While presenting the autumn statement in the House of Commons today (17 November), the UK chancellor confirmed the government would provide a £13.6 billion (US$16bn) package of business-rates support to help companies through the next five years of economic uncertainty.

In the autumn budget, Hunt promised that two-thirds of properties “won’t pay a penny next year”, stating that “thousands of pubs, restaurants and small high street shops” will benefit from this move.

UK Hospitality CEO Kate Nicholls said this was “welcome news from chancellor” and a “welcome relief” for the hospitality industry, which was facing an extra bill of up to £1bn (US$1.18bn).

“I’m pleased that the chancellor has listened to the vast majority of UK Hospitality’s proposals on business rates, covering a freeze in the multiplier, extended reliefs and no downward transition,” Nicholls added. “This means those seeing their valuations decrease will see the benefit in their bills immediately, at the same time as increases are capped.”

However, Nicholls went on to say that the current system is “outdated and not fit for purpose”.

“The government made a manifesto commitment of a root-and-branch review, and it is essential that is this delivered as soon as possible,” she stressed.
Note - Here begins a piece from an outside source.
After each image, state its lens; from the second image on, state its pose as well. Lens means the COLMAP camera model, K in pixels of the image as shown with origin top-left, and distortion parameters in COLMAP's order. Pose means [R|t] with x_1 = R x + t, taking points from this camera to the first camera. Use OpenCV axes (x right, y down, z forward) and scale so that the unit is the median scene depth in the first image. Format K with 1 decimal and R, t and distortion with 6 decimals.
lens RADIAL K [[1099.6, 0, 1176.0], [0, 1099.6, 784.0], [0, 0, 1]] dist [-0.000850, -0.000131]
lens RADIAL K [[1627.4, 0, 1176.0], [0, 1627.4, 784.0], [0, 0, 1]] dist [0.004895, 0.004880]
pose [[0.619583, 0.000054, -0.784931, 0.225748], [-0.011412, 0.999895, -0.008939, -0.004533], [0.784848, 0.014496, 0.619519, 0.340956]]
“It was encouraging that the chancellor confirmed that energy support will continue post-April for the most vulnerable sectors, of which hospitality has already been recognised.

“What we failed to hear today from the chancellor was any plan for economic growth, despite him recognising its importance. Businesses create jobs, deliver higher wages and contribute millions in tax revenues but without a serious plan from the government, margins continue to be squeezed without a path forward to growth.
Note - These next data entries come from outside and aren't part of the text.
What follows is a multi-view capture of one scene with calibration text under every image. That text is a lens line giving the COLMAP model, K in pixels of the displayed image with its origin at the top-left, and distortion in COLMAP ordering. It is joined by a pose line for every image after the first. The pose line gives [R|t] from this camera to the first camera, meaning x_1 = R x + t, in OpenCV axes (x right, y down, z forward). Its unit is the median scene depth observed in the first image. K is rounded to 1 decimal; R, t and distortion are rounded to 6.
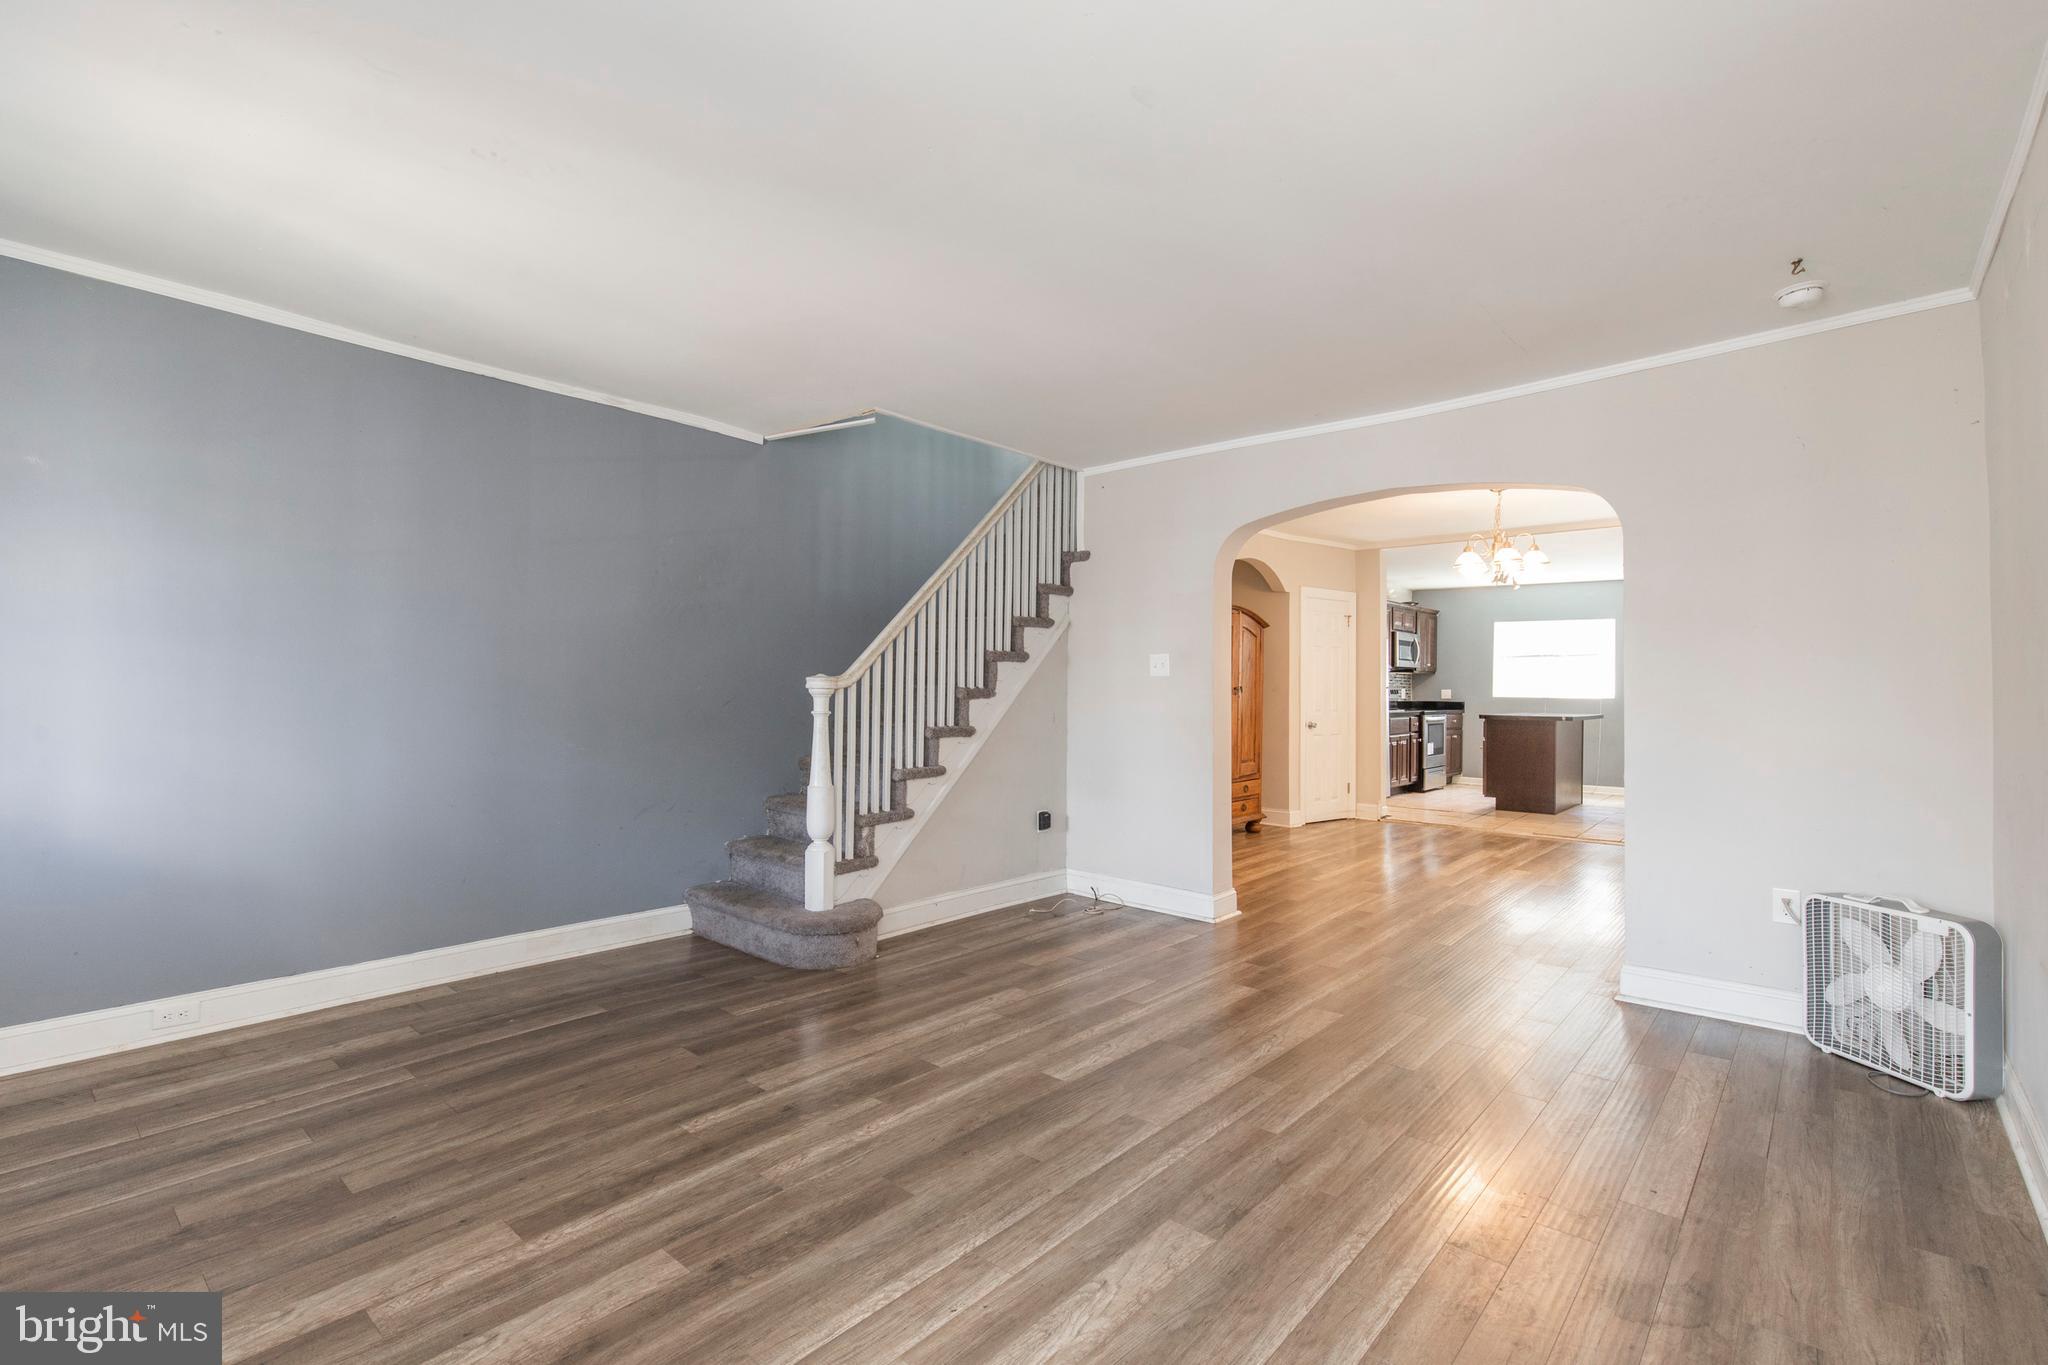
lens RADIAL K [[925.8, 0, 1026.8], [0, 925.8, 683.7], [0, 0, 1]] dist [0.005660, 0.000643]
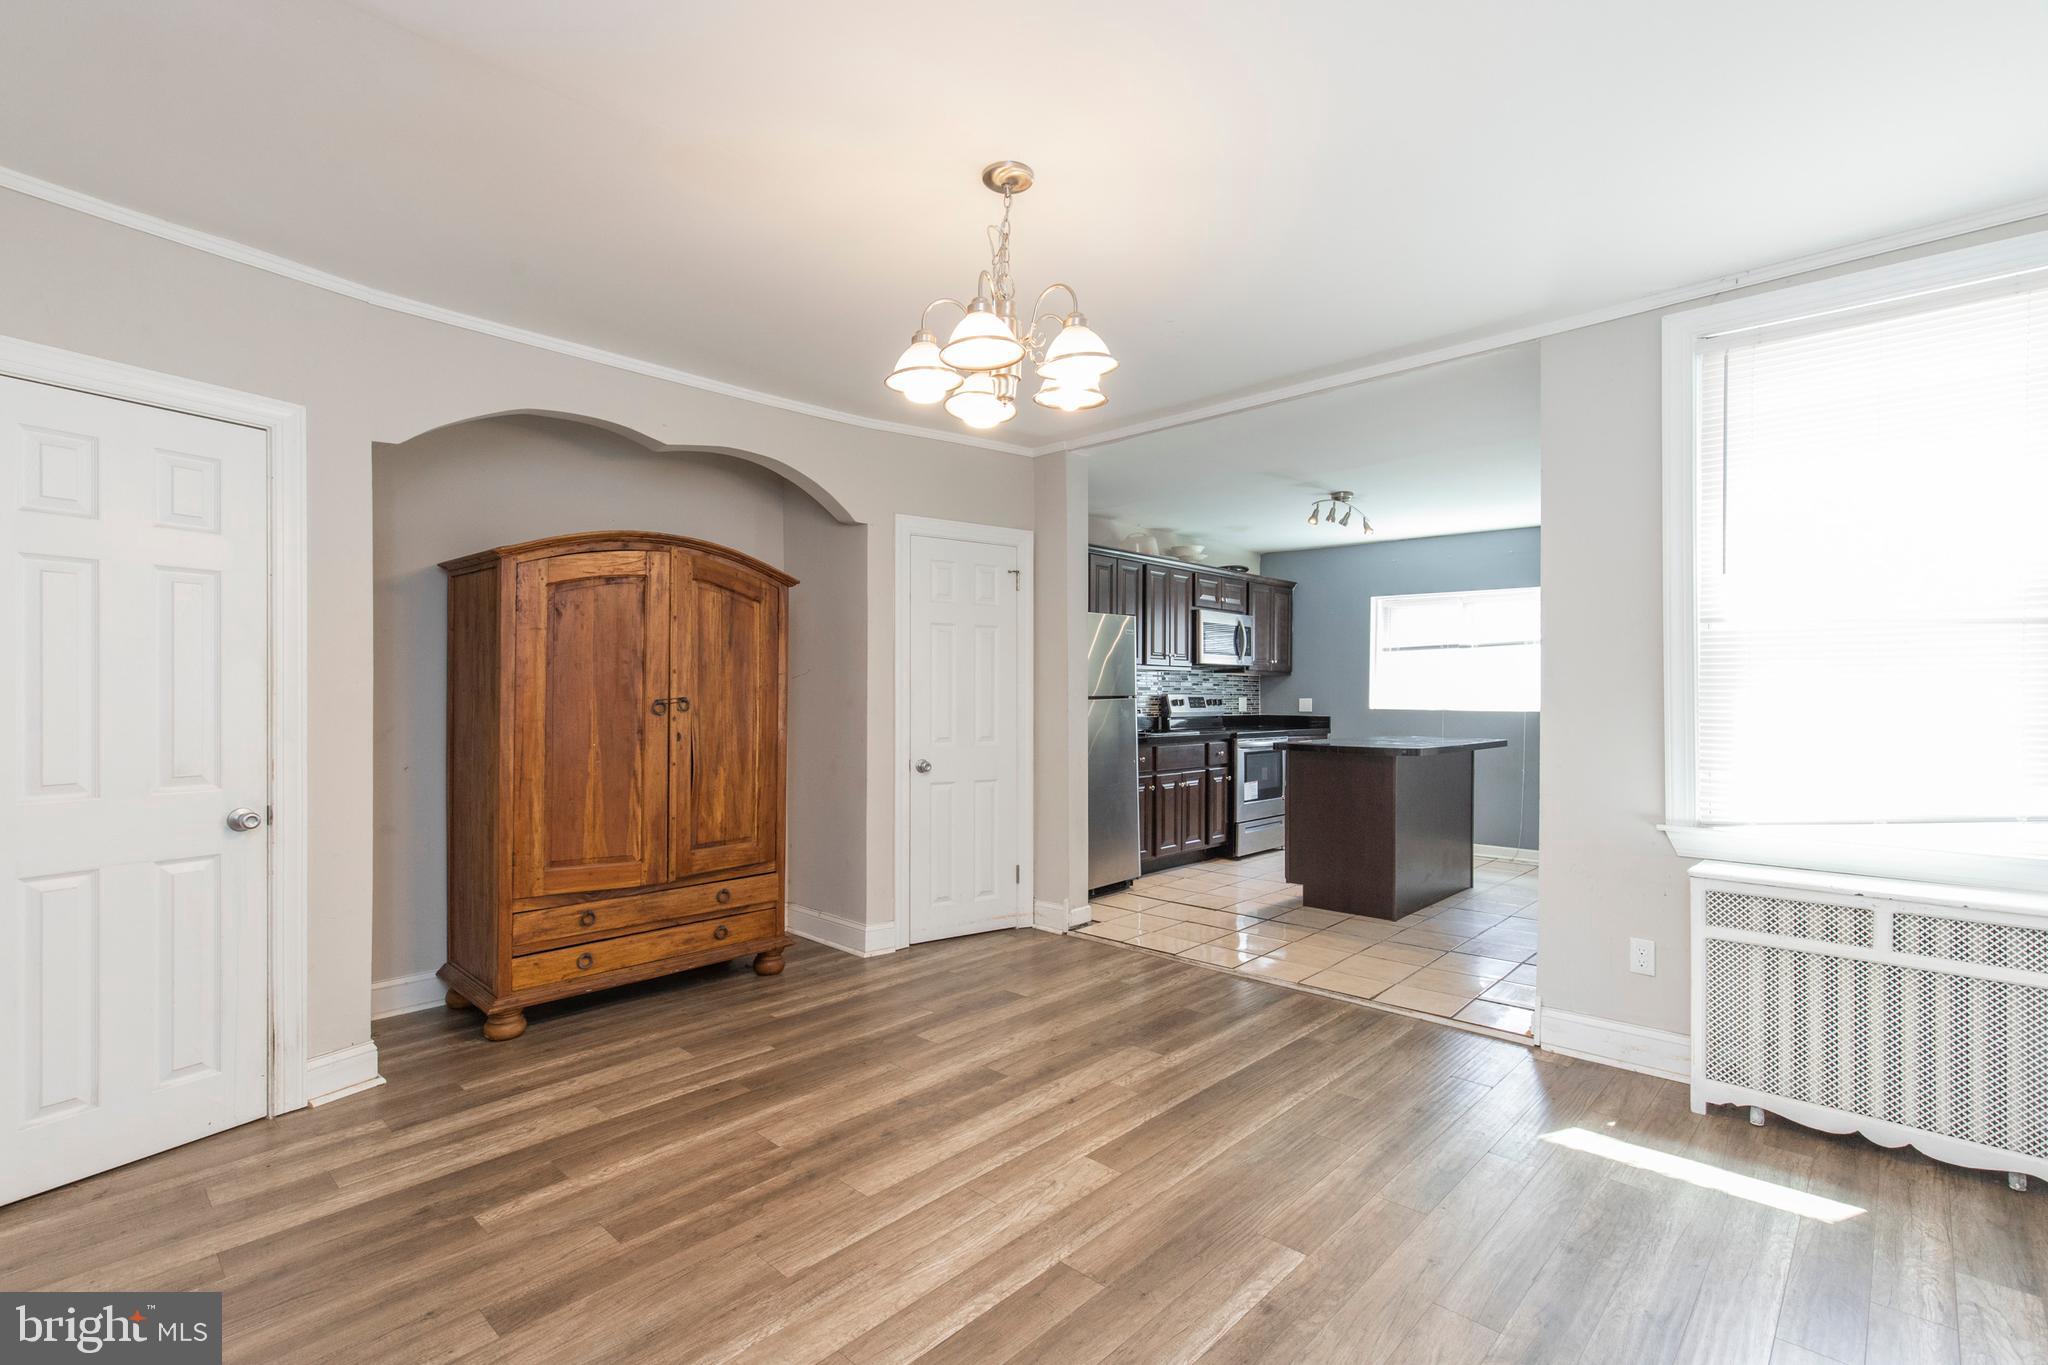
lens RADIAL K [[925.8, 0, 1015.5], [0, 925.8, 699.0], [0, 0, 1]] dist [0.005660, 0.000643]
pose [[0.999093, -0.002468, -0.042521, 0.947079], [0.002927, 0.999938, 0.010749, -0.003670], [0.042492, -0.010864, 0.999038, 1.105261]]
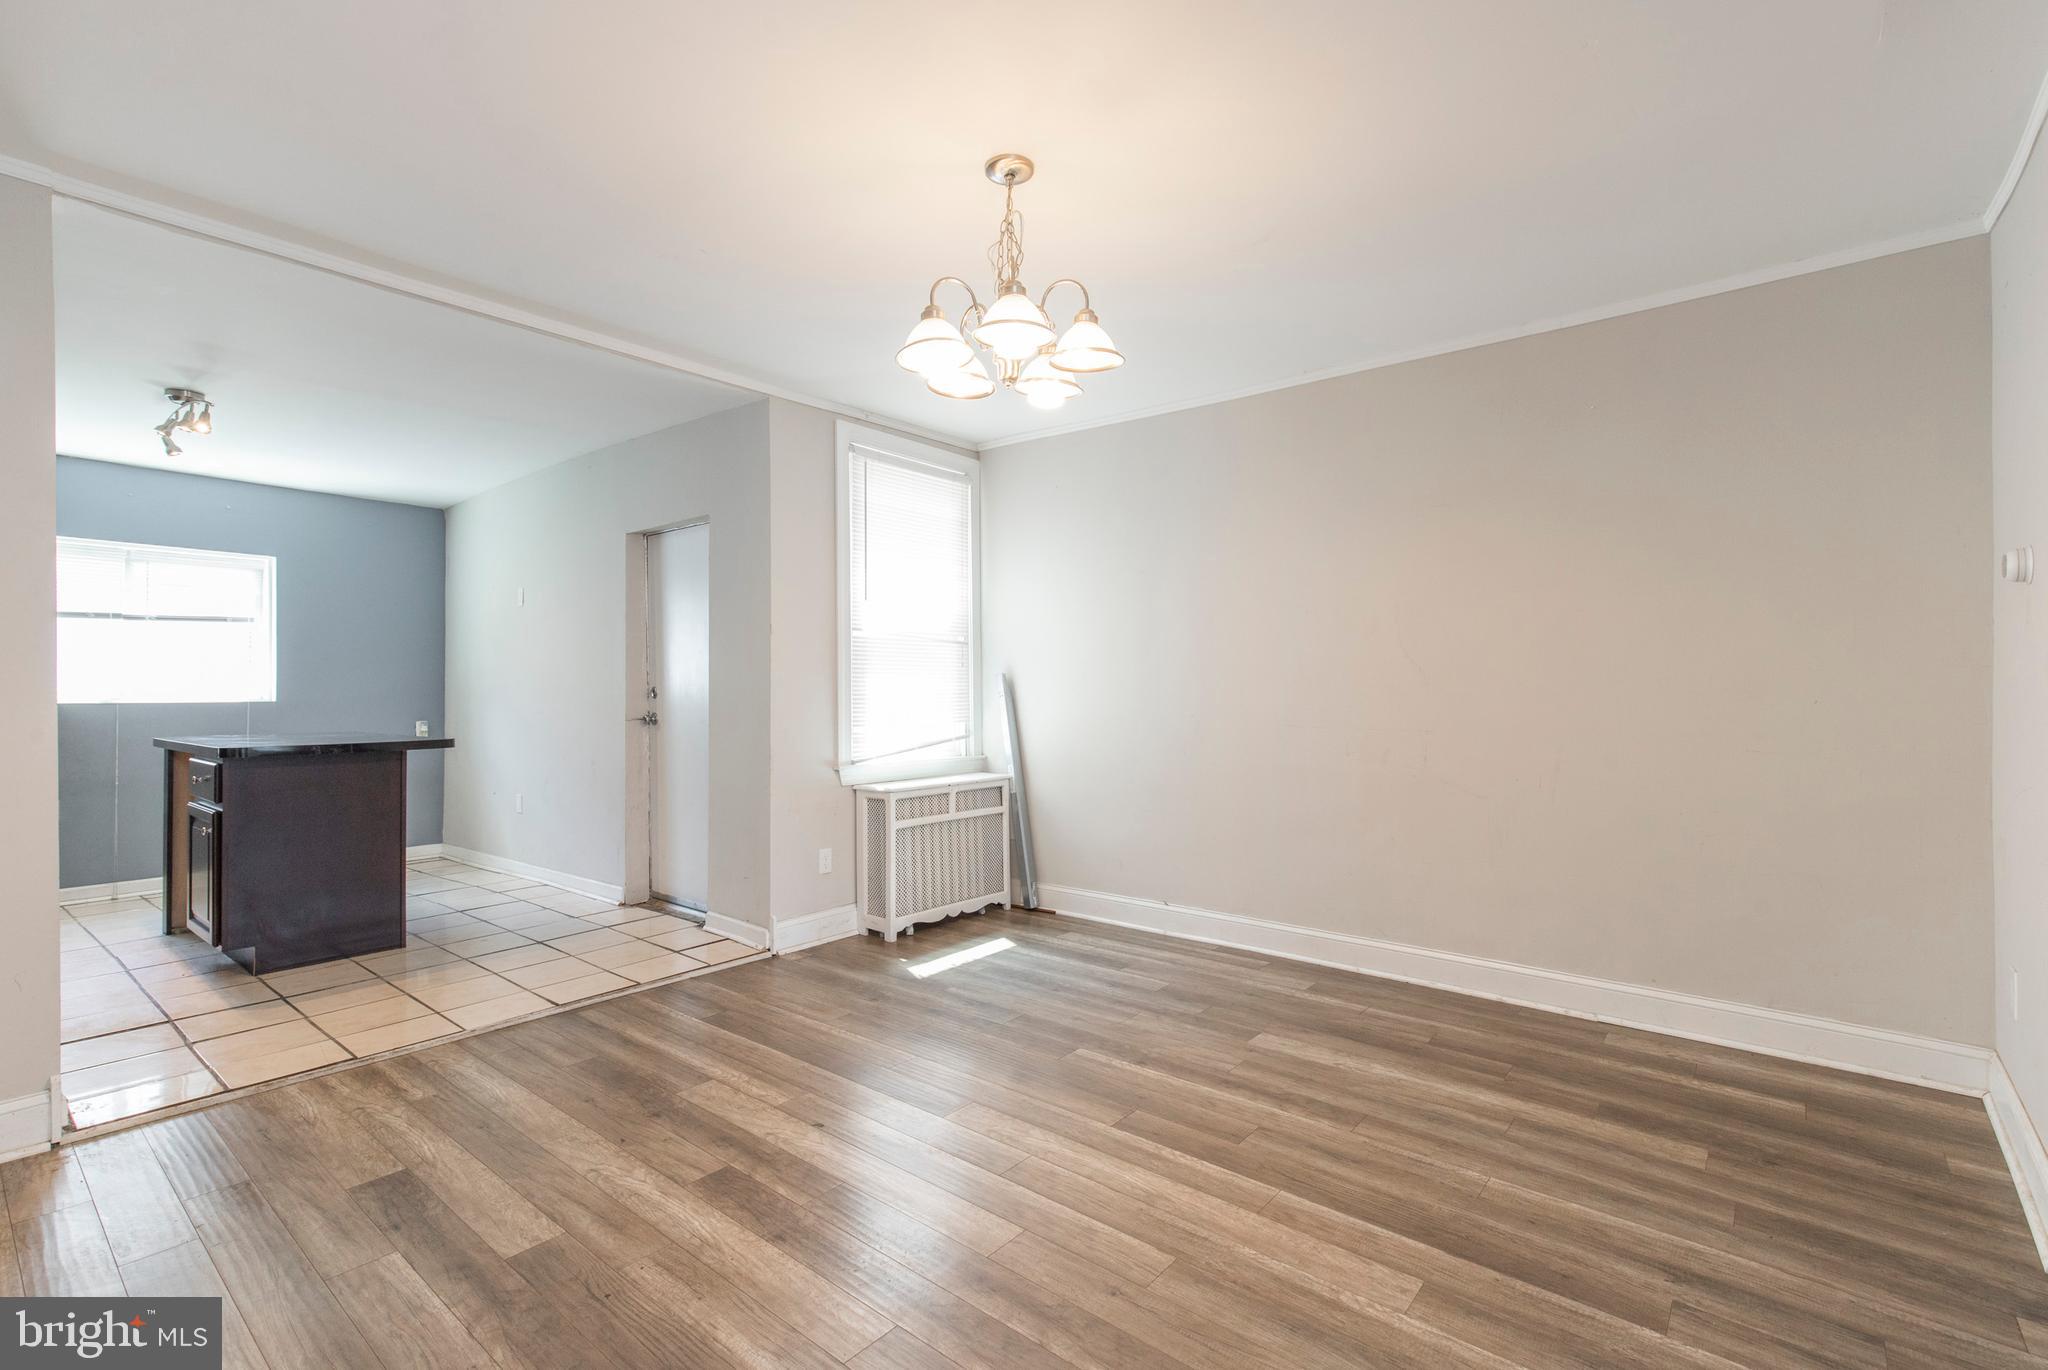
lens RADIAL K [[925.8, 0, 1056.2], [0, 925.8, 683.0], [0, 0, 1]] dist [0.005660, 0.000643]
pose [[-0.037345, 0.001582, 0.999301, 0.208460], [0.000244, 0.999999, -0.001574, 0.014460], [-0.999302, 0.000185, -0.037345, 1.776284]]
“There is nothing to give firms confidence, let alone invest, and we need to see an urgent plan for economic growth and how business will be at the centre of that.

“UK Hospitality stands ready to work with government to develop such a plan and on the essential package of energy support post-April.”

‘Grim picture’

Sacha Lord, the night time economy adviser for Greater Manchester, raised concerns about consumer behaviour during the financial crisis for the hospitality industry: “With these announcements, we will inevitably see a notable downturn in consumer spending over the coming weeks and months, at a time when operators need the most support as they recover from the hangover of pandemic-related debt.

“Disposable income underpins our UK economy and I’m hugely concerned that the policies outlined today will create a severe contraction in the sector. Spending on luxuries such as dining out is naturally the first to go in times of cutbacks and the hospitality sector is wide open to be the first to suffer.

“Operators are being squeezed beyond their ability, and I fear we will now see huge cuts in staffing, reductions in opening hours and venues closing at a faster rate faster than seen during the pandemic.

“It is a very sad state of affairs and there will be many extremely worried business owners in the UK tonight.”

Nicholls added: “The chancellor painted a grim picture of what we’re facing as a nation and Britain’s hospitality businesses are already in the midst of severe economic turmoil.

“Survival this winter is the priority for venues across the country and there is the very real possibility that a significant proportion of our sector will not survive the winter. It was crucial that the government addressed this today.”

Earlier this week, more than 100 industry professionals collectively urged the chancellor to cancel its double-digit tax rise on spirits, wine, cider and beer. While there was no mention of the tax in the autumn statement, the Scotch Whisky Association confirmed the decision has been deferred until next year.